:: The data

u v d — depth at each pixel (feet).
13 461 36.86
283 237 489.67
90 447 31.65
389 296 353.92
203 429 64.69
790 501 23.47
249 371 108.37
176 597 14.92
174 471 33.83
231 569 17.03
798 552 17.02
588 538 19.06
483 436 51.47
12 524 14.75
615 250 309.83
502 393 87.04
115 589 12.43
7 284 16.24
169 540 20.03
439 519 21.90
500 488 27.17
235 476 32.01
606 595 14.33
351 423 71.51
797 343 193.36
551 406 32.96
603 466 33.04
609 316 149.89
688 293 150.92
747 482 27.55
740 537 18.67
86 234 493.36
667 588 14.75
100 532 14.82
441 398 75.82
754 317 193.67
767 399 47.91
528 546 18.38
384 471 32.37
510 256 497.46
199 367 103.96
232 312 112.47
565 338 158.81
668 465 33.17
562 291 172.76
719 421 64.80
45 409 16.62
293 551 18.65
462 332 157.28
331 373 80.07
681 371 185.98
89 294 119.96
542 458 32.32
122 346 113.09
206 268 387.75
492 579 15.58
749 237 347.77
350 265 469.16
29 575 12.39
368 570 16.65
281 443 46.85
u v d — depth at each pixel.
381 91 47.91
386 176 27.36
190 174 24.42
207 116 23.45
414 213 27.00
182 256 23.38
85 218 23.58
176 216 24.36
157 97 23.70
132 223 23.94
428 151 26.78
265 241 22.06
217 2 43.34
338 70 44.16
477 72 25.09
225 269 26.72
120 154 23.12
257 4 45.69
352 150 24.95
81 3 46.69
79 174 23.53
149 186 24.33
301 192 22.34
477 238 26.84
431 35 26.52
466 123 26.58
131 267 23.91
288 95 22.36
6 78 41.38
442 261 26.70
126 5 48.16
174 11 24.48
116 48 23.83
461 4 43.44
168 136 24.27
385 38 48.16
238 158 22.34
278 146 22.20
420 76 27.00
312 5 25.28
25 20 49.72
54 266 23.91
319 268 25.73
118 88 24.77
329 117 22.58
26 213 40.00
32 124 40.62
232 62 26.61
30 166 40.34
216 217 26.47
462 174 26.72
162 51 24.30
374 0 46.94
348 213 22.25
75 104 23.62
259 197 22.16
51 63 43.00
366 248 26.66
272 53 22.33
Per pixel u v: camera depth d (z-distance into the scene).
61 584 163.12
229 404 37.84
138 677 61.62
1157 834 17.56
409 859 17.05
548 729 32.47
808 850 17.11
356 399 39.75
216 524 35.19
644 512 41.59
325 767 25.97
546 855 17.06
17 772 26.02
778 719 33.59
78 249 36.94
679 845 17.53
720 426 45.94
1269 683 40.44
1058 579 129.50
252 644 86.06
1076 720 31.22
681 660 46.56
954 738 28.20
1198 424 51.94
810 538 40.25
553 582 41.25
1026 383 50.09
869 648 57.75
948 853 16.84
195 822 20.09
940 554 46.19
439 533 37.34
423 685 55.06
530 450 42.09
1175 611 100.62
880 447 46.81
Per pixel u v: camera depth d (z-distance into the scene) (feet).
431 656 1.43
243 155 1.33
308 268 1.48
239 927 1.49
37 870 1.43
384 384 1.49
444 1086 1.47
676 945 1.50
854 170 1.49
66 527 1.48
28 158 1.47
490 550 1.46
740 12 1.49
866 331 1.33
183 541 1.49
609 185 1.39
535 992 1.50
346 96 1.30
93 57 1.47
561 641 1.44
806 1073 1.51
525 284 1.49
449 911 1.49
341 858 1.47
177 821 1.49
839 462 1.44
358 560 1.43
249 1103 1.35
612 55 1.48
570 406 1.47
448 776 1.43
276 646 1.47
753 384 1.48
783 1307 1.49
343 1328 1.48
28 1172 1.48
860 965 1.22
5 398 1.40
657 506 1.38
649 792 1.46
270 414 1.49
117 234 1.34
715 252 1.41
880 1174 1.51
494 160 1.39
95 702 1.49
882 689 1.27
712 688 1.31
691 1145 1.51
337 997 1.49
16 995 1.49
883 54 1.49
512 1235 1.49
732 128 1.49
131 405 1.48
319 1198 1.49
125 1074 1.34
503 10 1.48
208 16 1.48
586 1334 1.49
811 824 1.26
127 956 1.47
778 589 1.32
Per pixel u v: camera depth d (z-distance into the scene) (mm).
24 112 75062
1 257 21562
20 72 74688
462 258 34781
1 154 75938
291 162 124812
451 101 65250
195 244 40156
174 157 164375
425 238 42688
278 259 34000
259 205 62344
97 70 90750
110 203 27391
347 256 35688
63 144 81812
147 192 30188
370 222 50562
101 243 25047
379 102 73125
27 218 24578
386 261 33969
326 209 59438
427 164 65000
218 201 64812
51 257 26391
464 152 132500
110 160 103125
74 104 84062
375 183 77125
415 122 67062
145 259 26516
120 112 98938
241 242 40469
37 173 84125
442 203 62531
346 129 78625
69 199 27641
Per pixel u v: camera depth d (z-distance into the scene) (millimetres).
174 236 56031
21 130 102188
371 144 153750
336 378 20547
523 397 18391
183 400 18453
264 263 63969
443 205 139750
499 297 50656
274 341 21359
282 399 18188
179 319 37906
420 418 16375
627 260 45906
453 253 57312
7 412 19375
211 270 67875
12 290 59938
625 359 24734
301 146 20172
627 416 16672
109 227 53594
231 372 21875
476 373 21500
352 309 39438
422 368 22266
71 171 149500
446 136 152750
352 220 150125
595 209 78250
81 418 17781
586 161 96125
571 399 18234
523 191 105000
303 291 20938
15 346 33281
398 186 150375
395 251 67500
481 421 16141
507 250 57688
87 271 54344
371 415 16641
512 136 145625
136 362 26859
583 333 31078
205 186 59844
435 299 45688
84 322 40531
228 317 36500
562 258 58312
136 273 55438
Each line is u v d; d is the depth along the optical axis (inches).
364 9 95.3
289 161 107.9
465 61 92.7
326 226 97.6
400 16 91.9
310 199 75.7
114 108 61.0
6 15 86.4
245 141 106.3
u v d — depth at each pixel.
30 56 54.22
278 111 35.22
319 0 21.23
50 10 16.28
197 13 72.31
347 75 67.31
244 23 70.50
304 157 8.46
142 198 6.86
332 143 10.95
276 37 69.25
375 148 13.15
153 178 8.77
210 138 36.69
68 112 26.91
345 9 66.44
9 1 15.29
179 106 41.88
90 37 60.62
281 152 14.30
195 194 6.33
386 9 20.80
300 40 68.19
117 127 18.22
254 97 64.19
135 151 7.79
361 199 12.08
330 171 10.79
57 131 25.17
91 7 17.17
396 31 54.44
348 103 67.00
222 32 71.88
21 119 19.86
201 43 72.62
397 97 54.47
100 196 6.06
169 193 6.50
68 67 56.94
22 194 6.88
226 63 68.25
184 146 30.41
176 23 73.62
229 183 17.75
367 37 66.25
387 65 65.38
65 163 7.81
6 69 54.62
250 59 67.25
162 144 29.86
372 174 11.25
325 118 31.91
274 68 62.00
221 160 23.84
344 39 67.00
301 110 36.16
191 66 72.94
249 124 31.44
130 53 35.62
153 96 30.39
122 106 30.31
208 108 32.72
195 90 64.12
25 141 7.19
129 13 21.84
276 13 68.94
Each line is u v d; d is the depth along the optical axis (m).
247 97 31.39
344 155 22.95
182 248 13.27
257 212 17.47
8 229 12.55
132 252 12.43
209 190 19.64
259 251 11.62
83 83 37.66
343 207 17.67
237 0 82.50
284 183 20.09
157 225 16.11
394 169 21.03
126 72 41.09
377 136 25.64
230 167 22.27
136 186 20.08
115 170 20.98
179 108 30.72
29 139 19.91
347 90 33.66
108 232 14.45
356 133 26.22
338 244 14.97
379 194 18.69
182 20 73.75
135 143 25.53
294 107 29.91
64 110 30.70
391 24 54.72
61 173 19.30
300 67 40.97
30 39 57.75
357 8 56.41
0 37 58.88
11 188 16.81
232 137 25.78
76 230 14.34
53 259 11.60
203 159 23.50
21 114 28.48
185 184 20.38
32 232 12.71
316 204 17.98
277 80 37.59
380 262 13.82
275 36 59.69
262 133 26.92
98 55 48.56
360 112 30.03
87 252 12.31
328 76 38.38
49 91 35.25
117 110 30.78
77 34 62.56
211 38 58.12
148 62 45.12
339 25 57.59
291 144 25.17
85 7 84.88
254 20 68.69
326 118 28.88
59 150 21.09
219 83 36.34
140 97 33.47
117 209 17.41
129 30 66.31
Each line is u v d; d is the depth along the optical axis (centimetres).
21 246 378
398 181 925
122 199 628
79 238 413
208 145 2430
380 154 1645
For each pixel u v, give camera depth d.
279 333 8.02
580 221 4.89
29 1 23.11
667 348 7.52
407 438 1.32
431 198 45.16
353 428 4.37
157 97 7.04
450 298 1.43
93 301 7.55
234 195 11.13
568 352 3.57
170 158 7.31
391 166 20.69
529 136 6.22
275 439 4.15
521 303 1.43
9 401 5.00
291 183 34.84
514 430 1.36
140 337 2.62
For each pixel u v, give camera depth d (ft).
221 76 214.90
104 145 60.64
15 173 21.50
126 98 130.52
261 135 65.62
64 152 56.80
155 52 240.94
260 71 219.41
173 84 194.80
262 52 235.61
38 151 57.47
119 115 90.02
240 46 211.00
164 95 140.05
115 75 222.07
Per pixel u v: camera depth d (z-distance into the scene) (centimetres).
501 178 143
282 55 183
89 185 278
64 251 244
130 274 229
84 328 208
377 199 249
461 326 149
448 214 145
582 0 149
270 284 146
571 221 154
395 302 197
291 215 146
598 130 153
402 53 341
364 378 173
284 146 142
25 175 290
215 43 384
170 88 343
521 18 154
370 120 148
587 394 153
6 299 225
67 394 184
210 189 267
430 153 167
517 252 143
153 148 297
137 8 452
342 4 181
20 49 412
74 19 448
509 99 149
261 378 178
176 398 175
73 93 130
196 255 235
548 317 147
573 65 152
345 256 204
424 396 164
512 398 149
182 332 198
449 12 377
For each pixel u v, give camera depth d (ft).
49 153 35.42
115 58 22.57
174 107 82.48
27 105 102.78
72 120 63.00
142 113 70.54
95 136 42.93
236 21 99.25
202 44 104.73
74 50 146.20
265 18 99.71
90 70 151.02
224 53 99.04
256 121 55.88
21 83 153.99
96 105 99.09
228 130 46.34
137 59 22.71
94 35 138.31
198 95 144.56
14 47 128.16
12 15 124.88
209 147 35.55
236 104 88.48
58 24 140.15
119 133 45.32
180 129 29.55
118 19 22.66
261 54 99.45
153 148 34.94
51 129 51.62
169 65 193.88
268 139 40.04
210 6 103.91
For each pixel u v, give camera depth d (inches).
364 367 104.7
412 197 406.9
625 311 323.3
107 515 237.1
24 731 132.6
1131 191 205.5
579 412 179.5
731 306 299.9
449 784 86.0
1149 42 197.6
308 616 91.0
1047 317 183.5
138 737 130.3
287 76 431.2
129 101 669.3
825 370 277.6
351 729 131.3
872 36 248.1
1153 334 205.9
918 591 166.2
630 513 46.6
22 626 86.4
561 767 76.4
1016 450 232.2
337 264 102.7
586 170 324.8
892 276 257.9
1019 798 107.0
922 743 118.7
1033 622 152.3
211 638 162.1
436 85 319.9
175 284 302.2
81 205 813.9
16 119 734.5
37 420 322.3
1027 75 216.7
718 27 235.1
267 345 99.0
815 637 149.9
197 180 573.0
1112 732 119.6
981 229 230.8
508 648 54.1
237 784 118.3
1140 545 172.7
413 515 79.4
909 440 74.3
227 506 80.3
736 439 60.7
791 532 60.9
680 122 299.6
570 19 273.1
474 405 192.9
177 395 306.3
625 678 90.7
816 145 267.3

::::

In the records above, find each line that mentions the string "inches", then copy it.

Each line is u v d; d is the depth along the optical axis (inches).
For each pixel u v, give camera depth d (inches).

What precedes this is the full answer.